ASOs interrupt the process by which a specific gene’s DNA is transcribed into RNA, thereby reducing the production of the encoded offending protein.  The ASO itself is a short stretch of RNA whose genetic code is a mirror-image of part of the DNA whose translation is to be suppressed.  The ASO’s genetic sequence and that of the offending DNA recognize each other and stick together, preventing the corresponding protein from being produced. In this case, the targeted DNA is the MAPT gene, which encodes the tau protein. Other ASOs operate by targeting slightly different stages of the transcription/translation process.

In the US, the FDA has approved several kinds of ASO, the best-known being nusinersin (brand name “Spinraza”) for spinal muscular atrophy, a progressive and usually fatal condition that typically starts in infancy but in mild forms can start at any age.  In the pivotal trial of nusinersen, 21 of 51 infants receiving the drug were improved after 6 months, while that was true for none of the 27 infants receiving sham treatment.  If we can achieve similar results for NIO752, it would be by far the best news ever for PSP.

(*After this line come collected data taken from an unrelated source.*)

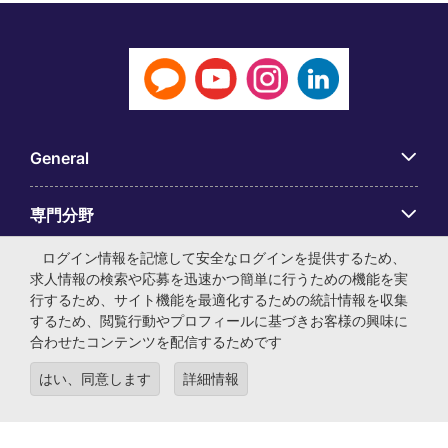
General
専門分野
ログイン情報を記憶して安全なログインを提供するため、
アプリ
求人情報の検索や応募を迅速かつ簡単に行うための機能を実
行するため、サイト機能を最適化するための統計情報を収集
するため、閲覧行動やプロフィールに基づきお客様の興味に
Employer Centre
合わせたコンテンツを配信するためです
はい、同意します
詳細情報
© マイケル・ペイジ・インターナショナル・ジャパン株式会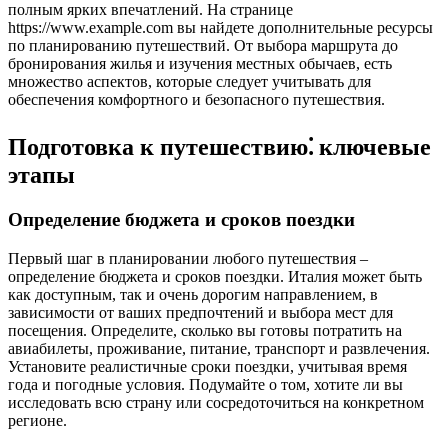
полным ярких впечатлений. На странице
https://www.example.com вы найдете дополнительные ресурсы
по планированию путешествий. От выбора маршрута до
бронирования жилья и изучения местных обычаев, есть
множество аспектов, которые следует учитывать для
обеспечения комфортного и безопасного путешествия.
Подготовка к путешествию⁚ ключевые
этапы
Определение бюджета и сроков поездки
Первый шаг в планировании любого путешествия –
определение бюджета и сроков поездки. Италия может быть
как доступным, так и очень дорогим направлением, в
зависимости от ваших предпочтений и выбора мест для
посещения. Определите, сколько вы готовы потратить на
авиабилеты, проживание, питание, транспорт и развлечения.
Установите реалистичные сроки поездки, учитывая время
года и погодные условия. Подумайте о том, хотите ли вы
исследовать всю страну или сосредоточиться на конкретном
регионе.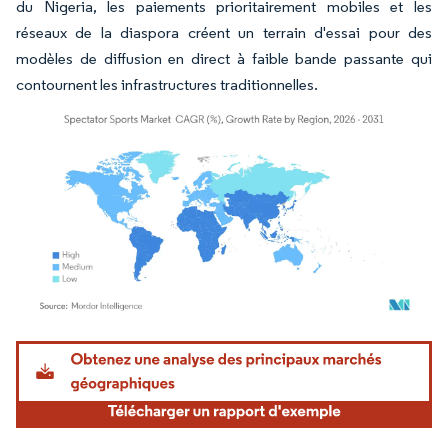
du Nigeria, les paiements prioritairement mobiles et les
réseaux de la diaspora créent un terrain d'essai pour des
modèles de diffusion en direct à faible bande passante qui
contournent les infrastructures traditionnelles.
Image © Mordor Intelligence. La réutilisation nécessite une attribution sous CC BY 4.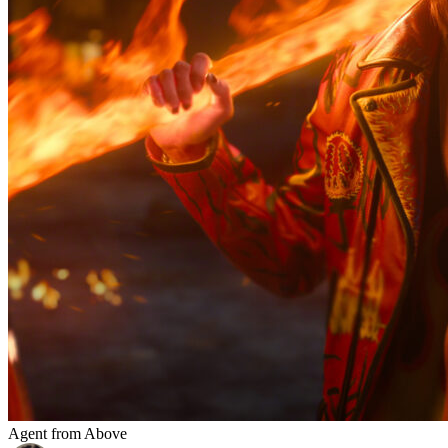
Agent from Above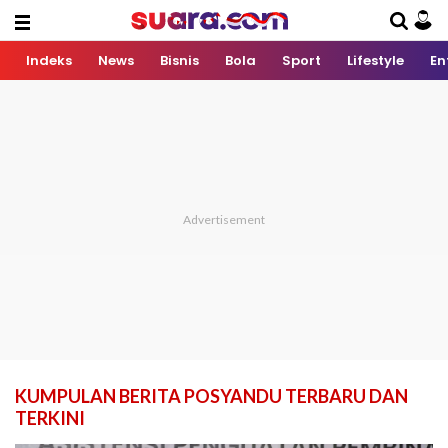
Indeks
News
Bisnis
Bola
Sport
Lifestyle
En
KUMPULAN BERITA POSYANDU TERBARU DAN
TERKINI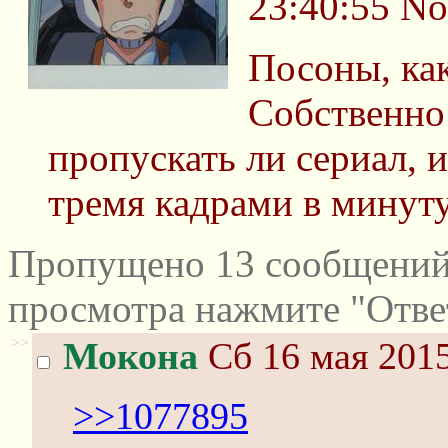
23:40:55
No
Посоны, ка
Собственно
пропускать ли сериал, 
тремя кадрами в минут
Пропущено 13 сообщений 
просмотра нажмите "Отве
>>
Мокона
Сб 16 мая 2015
>>1077895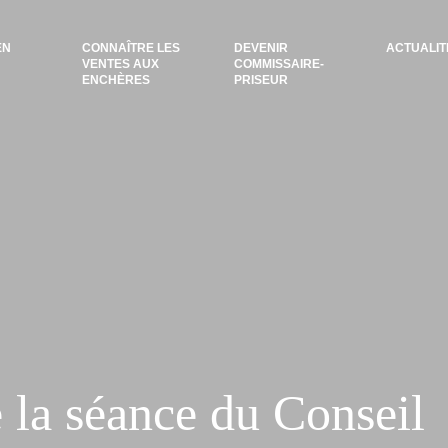
EN
CONNAÎTRE LES
DEVENIR
ACTUALIT
VENTES AUX
COMMISSAIRE-
ENCHÈRES
PRISEUR
la séance du Conseil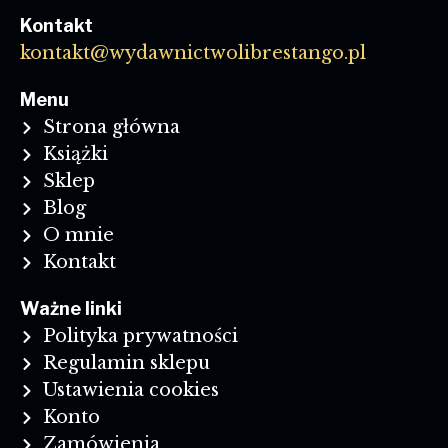
Kontakt
kontakt@wydawnictwolibrestango.pl
Menu
Strona główna
Książki
Sklep
Blog
O mnie
Kontakt
Ważne linki
Polityka prywatności
Regulamin sklepu
Ustawienia cookies
Konto
Zamówienia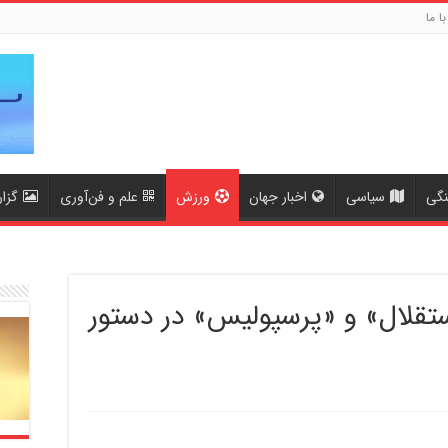
با ما
نگی
سیاسی
اخبار جهان
ورزش
علم و فن‌آوری
گزا
تقلال» و «پرسپولیس» در دستور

ASO molecules are too large to cross the blood-brain barrier, which means that for a brain disease, they must be administered by injection directly into the spinal fluid.  This is performed as for a diagnostic spinal tap.  In the current trial, NIO752 is given once monthly over a period of 3 months and the participants are examined periodically for an additional 9 months.  The 64 participants are at 4 sites in the US (La Jolla, CA; Boca Raton, FL; Rochester, MN and Nashville TN), 2 in Canada (both in Montreal), 5 in Germany and 1 in the UK. This safety and tolerability trial is expected to end in May 2024.  Its sponsor is Novartis Pharmaceuticals, co-headquartered in Basel, Switzerland and Cambridge, MA. For more information: 1-888-669-6682 or novartis.email@novartis.com

A trial can detect important safety issues with only 64 participants but detecting actual benefit requires more.  The standard “primary outcome measure” for clinical treatment trials in PSP is the PSP Rating Scale.  Assuming that is still the case in 2024, when a treatment trial would begin, and half of the participants receive placebo, the minimum number of participants needed would be 276.  That number also assumes that the study is designed to detect at least a 30% difference between the two groups’ rates of progression.  Detecting less of a difference would require more participants and detecting a greater difference would require fewer.  A new outcome measure with less variability than the PSPRS would reduce the number of participants required.

From the standpoint of those with PSP and their families hoping to enter a trial of NIO752, the most important number isn’t a number, but a date: A trial starting in mid-2024 would probably end in 2027. Another important number is the eventual price of the drug.  NIO752 would have to be injected every month, lifelong. Nusinersen’s price is $125,000 per injection.  So, if the price of NIO752 is anything like that, the cost to Medicare, Medicaid and private insurors would present an impossible situation.  CurePSP estimates that about 20,000 people in the US have PSP at any given time.  If even half of them received a $125,000-per-month drug, the total annual cost would be $15 billion plus the doctors’ fees for the monthly injection procedure.  Clearly, something would have to give. 

But first, let’s hope that NIO752 actually works.